KÜRESEL KRALİYETİN VEZİRLERİ… AVRAM BENAROYA VE ISRAEL HELPHAND(PARVUS) Kıymetli okuyucularım bu yazımda size Osmanlı Devletini yıkmak için elinden geleni yapan Yahudilere ve Sabatayistlere liderlik eden Avram Benaroya’nın polisiye filmleri aratmayan hayat hikâyesini anlatacağım. Çünkü bu adamın çalışmalarının ve fikirlerinin bilinmesi Devleti Aliyye’nin hangi gizemli planlarla yıkıldığının anlaşılması bakımından önemlidir. Osmanlı Devleti’nde sosyalizmin, kurumsal anlamda vücut bulmasında ve fikir olarak gelişmesinde kilit rol oynayan, İttihat ve Terakki Partisine destek olan, hareket ordusuna katılan Avram Liyezer Benaroya’nın kim olduğu, nerede ne zaman doğup, Osmanlı Devleti’ne ne zaman geldiği, Yahudi oluşu, yaptığı iş oldukça mühim olmasına rağmen, bu konular yeterince aydınlatılamamıştır. Bulgar Yahudilerinden olan Avram Benaroya, Bulgaristan’ın Vidin Kasabasında 27 Ağustos 1882 tarihinde doğmuştur. 31 Aralık 1910 tarihinde Vidin Musevi Cemaati Riyasetinden temin ettiği hüviyet varakasına göre Benaroya, Simcanbar Familyasına mensup olup, Vidin’li Yahudi Liyezer’in oğludur. Onun Osmanlı topraklarına ne zaman ve nasıl geldiği sorusu da, oldukça önem taşımaktadır. Çünkü Bulgaristan’ın istiklalini ilan ettiği 5 Ekim 1908’den sonra Osmanlı Devleti’ne gelenler, Osmanlı tebaasından sayılmıyordu. Bulgaristan’ın ilan-ı istiklalinden önce gelenler ise, Bulgaristan
“Henüz hukukça Osmanlıya bağlı bulunduğu için mahiyeten Osmanlı sayıldıklarından her hangi bir problem yoktu.” Benaroya ile ilgili ciddi vatandaşlık problemleri yaşayan Osmanlı bürokrasisi, bu konu üzerinde oldukça detaylı bir şekilde durmuştur.

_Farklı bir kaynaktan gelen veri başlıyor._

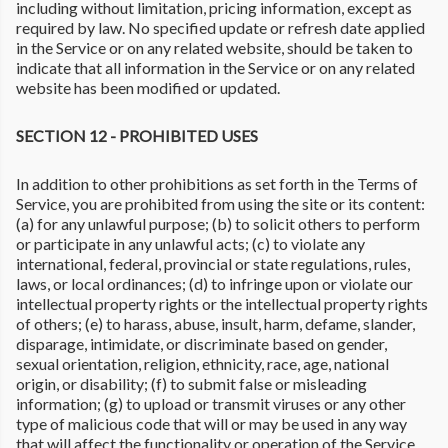
including without limitation, pricing information, except as
required by law. No specified update or refresh date applied
in the Service or on any related website, should be taken to
indicate that all information in the Service or on any related
website has been modified or updated.
SECTION 12 - PROHIBITED USES
In addition to other prohibitions as set forth in the Terms of
Service, you are prohibited from using the site or its content:
(a) for any unlawful purpose; (b) to solicit others to perform
or participate in any unlawful acts; (c) to violate any
international, federal, provincial or state regulations, rules,
laws, or local ordinances; (d) to infringe upon or violate our
intellectual property rights or the intellectual property rights
of others; (e) to harass, abuse, insult, harm, defame, slander,
disparage, intimidate, or discriminate based on gender,
sexual orientation, religion, ethnicity, race, age, national
origin, or disability; (f) to submit false or misleading
information; (g) to upload or transmit viruses or any other
type of malicious code that will or may be used in any way
that will affect the functionality or operation of the Service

Benaroya, Bulgaristan’ın bağımsızlığını ilan etmesinden (5 Ekim 1908) iki hafta önce, yani 1908 Eylül sonlarında Edirne yoluyla pasaportsuz olarak önce İskeçe’ye, Oradan Selanik’e geldiğini iddia ediyordu. Liseyi Vidin’de bitiren Benaroya, gençlik yıllarını Filibe’de geçirmiştir. Gençlik yıllarında Bulgaristan’da sosyalizm’le tanışan Benaroya önceleri Bulgar “dar” sosyalistlerinin partisindeyken 1908’de parti bölündüğünde, Nikolai Harlakof’un Anarko – liberal diye adlandırılan proletari grubuna katılır ve grubun Filibe sekreterliğini yapar. 1908’de meşrutiyet’in ilanından hemen sonra, Edirne üzerinden önce İskeçe’ye ardından Selanik’e gelen Benaroya’nın Osmanlı imparatorluğuna hangi amaçla geldiği sorusu, o dönemde Selanik yerel yöneticileriyle merkezi idarenin kafasını bir hayli meşgul etmiştir. Yapılan araştırmalar, Selanik’te bulunan Yahudileri örgütlemek ve liderlik yapmak için gönderildiğini ortaya çıkarmaktadır. Benaroya’nın ne zaman ve hangi yolla Osmanlı topraklarına geldiği konusundaki bilgiler, onun kendi beyanlarına göredir. Durumun böyle olduğunu kanıtlayacak delil yoktur. Dâhiliye Nezareti, Avram’ın o tarihlerde yani, Bulgaristan’ın istiklalini ilan etmeden önce, Edirne üzerinden pasaportsuz olarak, önce İskeçe’ye, oradan Selanik’e gelebilmesinin imkânsız olduğu görüşündedir. Nezaret, aktardığı bilgileri uydurma olarak değerlendirmiştir. Buna karşılık ilginç bir olay olur.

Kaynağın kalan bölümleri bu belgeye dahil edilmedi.